* **Required task**:
Give back every one of the lines below without any change, keeping them in the same order.

* **Supplied entries**:

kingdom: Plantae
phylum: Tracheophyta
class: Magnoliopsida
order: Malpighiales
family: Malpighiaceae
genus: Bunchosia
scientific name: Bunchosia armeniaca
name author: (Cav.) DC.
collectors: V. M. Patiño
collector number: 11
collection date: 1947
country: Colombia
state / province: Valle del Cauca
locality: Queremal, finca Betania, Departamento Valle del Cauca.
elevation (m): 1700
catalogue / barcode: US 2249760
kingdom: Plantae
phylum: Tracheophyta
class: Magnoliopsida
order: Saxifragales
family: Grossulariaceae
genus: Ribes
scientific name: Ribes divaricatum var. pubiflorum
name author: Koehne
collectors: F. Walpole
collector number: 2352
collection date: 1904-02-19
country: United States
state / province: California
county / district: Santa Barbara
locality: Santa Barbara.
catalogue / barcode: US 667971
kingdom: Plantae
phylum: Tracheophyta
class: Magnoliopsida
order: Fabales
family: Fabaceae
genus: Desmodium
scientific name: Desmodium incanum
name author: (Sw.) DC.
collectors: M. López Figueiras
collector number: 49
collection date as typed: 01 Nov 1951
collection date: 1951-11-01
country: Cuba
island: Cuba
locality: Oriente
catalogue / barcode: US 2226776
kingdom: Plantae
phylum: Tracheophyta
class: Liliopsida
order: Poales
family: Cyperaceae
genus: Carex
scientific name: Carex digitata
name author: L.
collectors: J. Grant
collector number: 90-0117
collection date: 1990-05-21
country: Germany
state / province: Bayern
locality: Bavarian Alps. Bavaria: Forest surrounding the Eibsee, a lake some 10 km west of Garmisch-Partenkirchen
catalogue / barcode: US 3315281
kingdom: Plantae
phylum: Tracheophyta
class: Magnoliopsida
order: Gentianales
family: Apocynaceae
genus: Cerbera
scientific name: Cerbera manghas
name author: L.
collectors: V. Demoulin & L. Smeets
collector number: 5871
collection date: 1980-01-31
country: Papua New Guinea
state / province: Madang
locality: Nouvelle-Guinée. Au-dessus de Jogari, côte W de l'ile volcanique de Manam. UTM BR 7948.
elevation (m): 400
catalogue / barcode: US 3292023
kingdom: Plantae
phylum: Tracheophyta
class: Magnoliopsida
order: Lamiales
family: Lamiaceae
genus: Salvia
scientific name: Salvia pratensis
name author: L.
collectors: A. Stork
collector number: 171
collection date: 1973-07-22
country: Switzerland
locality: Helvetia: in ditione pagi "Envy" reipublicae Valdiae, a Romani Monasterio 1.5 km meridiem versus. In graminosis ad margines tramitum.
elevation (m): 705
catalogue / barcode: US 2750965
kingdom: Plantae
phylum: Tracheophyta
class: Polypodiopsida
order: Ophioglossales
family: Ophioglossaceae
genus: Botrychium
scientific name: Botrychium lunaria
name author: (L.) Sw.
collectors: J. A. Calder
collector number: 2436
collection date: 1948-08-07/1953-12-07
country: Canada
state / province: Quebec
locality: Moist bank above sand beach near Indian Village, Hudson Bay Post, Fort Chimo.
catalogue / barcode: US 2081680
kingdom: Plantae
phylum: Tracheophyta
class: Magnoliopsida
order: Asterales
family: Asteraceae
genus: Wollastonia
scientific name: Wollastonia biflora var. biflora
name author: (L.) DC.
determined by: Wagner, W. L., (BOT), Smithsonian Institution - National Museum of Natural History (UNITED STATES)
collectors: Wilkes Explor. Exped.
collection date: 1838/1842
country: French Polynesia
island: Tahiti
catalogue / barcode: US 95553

* **Answer to the task**:
kingdom: Plantae
phylum: Tracheophyta
class: Magnoliopsida
order: Malpighiales
family: Malpighiaceae
genus: Bunchosia
scientific name: Bunchosia armeniaca
name author: (Cav.) DC.
collectors: V. M. Patiño
collector number: 11
collection date: 1947
country: Colombia
state / province: Valle del Cauca
locality: Queremal, finca Betania, Departamento Valle del Cauca.
elevation (m): 1700
catalogue / barcode: US 2249760
kingdom: Plantae
phylum: Tracheophyta
class: Magnoliopsida
order: Saxifragales
family: Grossulariaceae
genus: Ribes
scientific name: Ribes divaricatum var. pubiflorum
name author: Koehne
collectors: F. Walpole
collector number: 2352
collection date: 1904-02-19
country: United States
state / province: California
county / district: Santa Barbara
locality: Santa Barbara.
catalogue / barcode: US 667971
kingdom: Plantae
phylum: Tracheophyta
class: Magnoliopsida
order: Fabales
family: Fabaceae
genus: Desmodium
scientific name: Desmodium incanum
name author: (Sw.) DC.
collectors: M. López Figueiras
collector number: 49
collection date as typed: 01 Nov 1951
collection date: 1951-11-01
country: Cuba
island: Cuba
locality: Oriente
catalogue / barcode: US 2226776
kingdom: Plantae
phylum: Tracheophyta
class: Liliopsida
order: Poales
family: Cyperaceae
genus: Carex
scientific name: Carex digitata
name author: L.
collectors: J. Grant
collector number: 90-0117
collection date: 1990-05-21
country: Germany
state / province: Bayern
locality: Bavarian Alps. Bavaria: Forest surrounding the Eibsee, a lake some 10 km west of Garmisch-Partenkirchen
catalogue / barcode: US 3315281
kingdom: Plantae
phylum: Tracheophyta
class: Magnoliopsida
order: Gentianales
family: Apocynaceae
genus: Cerbera
scientific name: Cerbera manghas
name author: L.
collectors: V. Demoulin & L. Smeets
collector number: 5871
collection date: 1980-01-31
country: Papua New Guinea
state / province: Madang
locality: Nouvelle-Guinée. Au-dessus de Jogari, côte W de l'ile volcanique de Manam. UTM BR 7948.
elevation (m): 400
catalogue / barcode: US 3292023
kingdom: Plantae
phylum: Tracheophyta
class: Magnoliopsida
order: Lamiales
family: Lamiaceae
genus: Salvia
scientific name: Salvia pratensis
name author: L.
collectors: A. Stork
collector number: 171
collection date: 1973-07-22
country: Switzerland
locality: Helvetia: in ditione pagi "Envy" reipublicae Valdiae, a Romani Monasterio 1.5 km meridiem versus. In graminosis ad margines tramitum.
elevation (m): 705
catalogue / barcode: US 2750965
kingdom: Plantae
phylum: Tracheophyta
class: Polypodiopsida
order: Ophioglossales
family: Ophioglossaceae
genus: Botrychium
scientific name: Botrychium lunaria
name author: (L.) Sw.
collectors: J. A. Calder
collector number: 2436
collection date: 1948-08-07/1953-12-07
country: Canada
state / province: Quebec
locality: Moist bank above sand beach near Indian Village, Hudson Bay Post, Fort Chimo.
catalogue / barcode: US 2081680
kingdom: Plantae
phylum: Tracheophyta
class: Magnoliopsida
order: Asterales
family: Asteraceae
genus: Wollastonia
scientific name: Wollastonia biflora var. biflora
name author: (L.) DC.
determined by: Wagner, W. L., (BOT), Smithsonian Institution - National Museum of Natural History (UNITED STATES)
collectors: Wilkes Explor. Exped.
collection date: 1838/1842
country: French Polynesia
island: Tahiti
catalogue / barcode: US 95553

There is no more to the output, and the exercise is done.